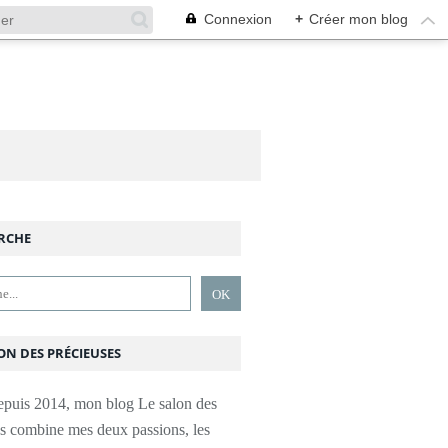
Connexion
+
Créer mon blog
RCHE
ON DES PRÉCIEUSES
epuis 2014, mon blog Le salon des
es combine mes deux passions, les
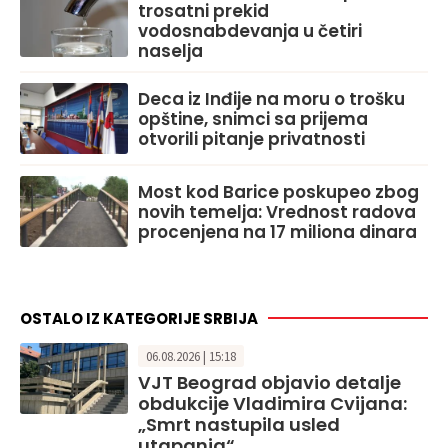
trosatni prekid
vodosnabdevanja u četiri
naselja
Deca iz Inđije na moru o trošku
opštine, snimci sa prijema
otvorili pitanje privatnosti
Most kod Barice poskupeo zbog
novih temelja: Vrednost radova
procenjena na 17 miliona dinara
OSTALO IZ KATEGORIJE SRBIJA
06.08.2026 | 15:18
VJT Beograd objavio detalje
obdukcije Vladimira Cvijana:
„Smrt nastupila usled
utapanja“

What is required >> Every line in the material above that has the word "blog" should be copied.

Solution for this problem >>
Créer mon blog
epuis 2014, mon blog Le salon des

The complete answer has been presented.